Dalam praktiknya, tanfidz sendiri jarang dilakukan oleh PWM Jateng. Ahwan menceritakan tanfidz terakhir tahun 2010 yang mengesahkan hasil tarjih dari tahun 1980.

Asas Demokratis, Hindari Perpecahan
Musyawarah Wilayah (Musywil) MTT menjadi ruang untuk memutuskan masalah hukum Islam di Muhammadiyah. Musywil melibatkan banyak pihak yang dianggap kompeten di bidangnya.
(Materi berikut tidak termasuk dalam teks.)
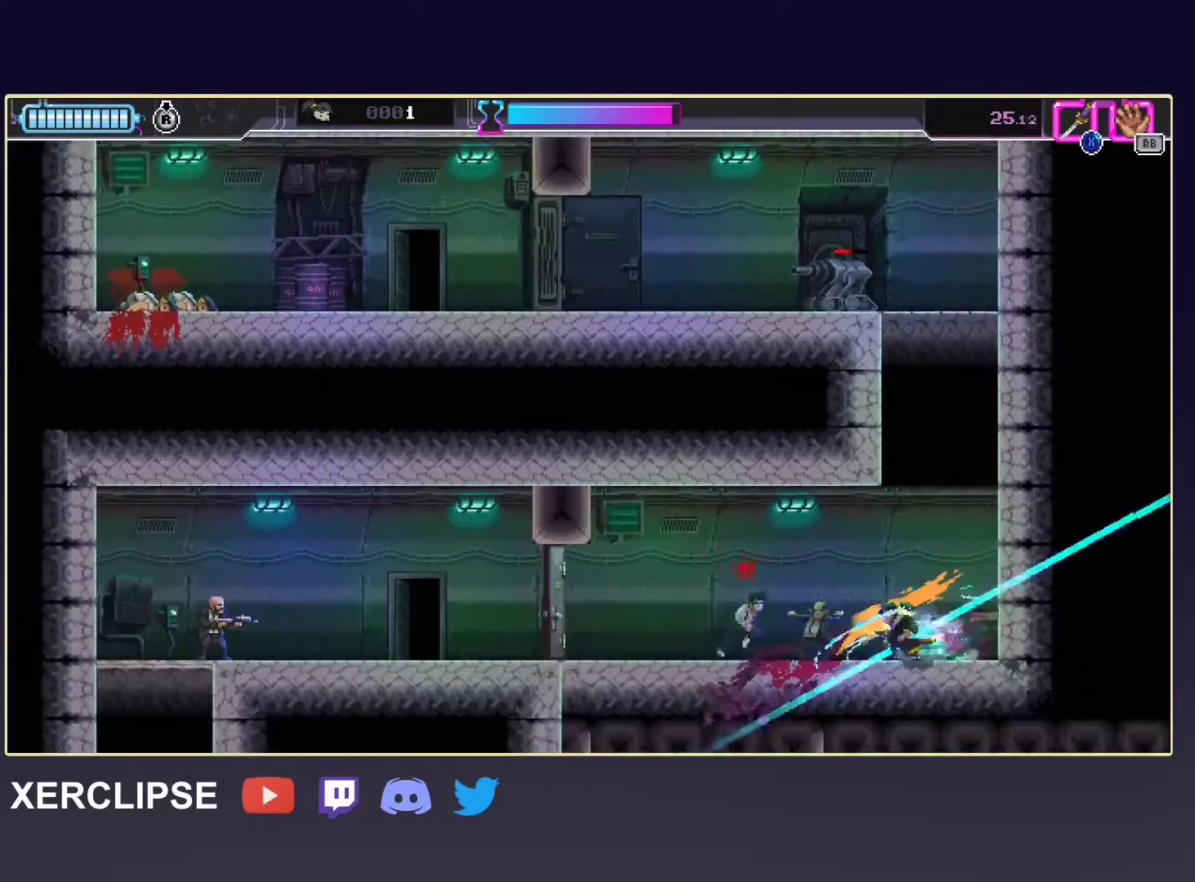
{"buttons": ["R2"], "left_stick": "left", "events": [[17, "X", "up"], [150, "X", "down"], [283, "X", "up"], [400, "R2", "down"]]}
Teknis Musywil, diungkapkan Ketua MTT PWM Jateng Imron Rosyadi, MTT PWM meminta usulan tema kepada MTT Pengurus Daerah Muhammadiyah (PDM). Setelah tema terkumpul, MTT PWM akan menyeleksi dan menetapkan masalah-masalah yang akan dibahas saat Musywil. “Setiap Musywil MTT PWM selalu membahas setidaknya 3 masalah. Dua usulan dari MTT PDM dan satu dari tuan rumah musywil,” papar Imron, Sabtu (17/2).

Imron menjelaskan, Musywil tidak hanya melibatkan MTT wilayah dan MTT PDM. Namun, segenap Pimpinan PWM, utusan majelis lain di PWM, utusan pesantren Muhammadiyah, dan Perguruan Tinggi Muhammadiyah juga dilibatkan.

Wakil Sekretaris MTT PWM Jateng Ahwan Fanani menambahakan, hukum dalam Muhammadiyah berdasar pada kesepakatan. Jika dalam Musywil ada yang tidak sepakat, maka pembahasannya akan ditunda terlebih dahulu.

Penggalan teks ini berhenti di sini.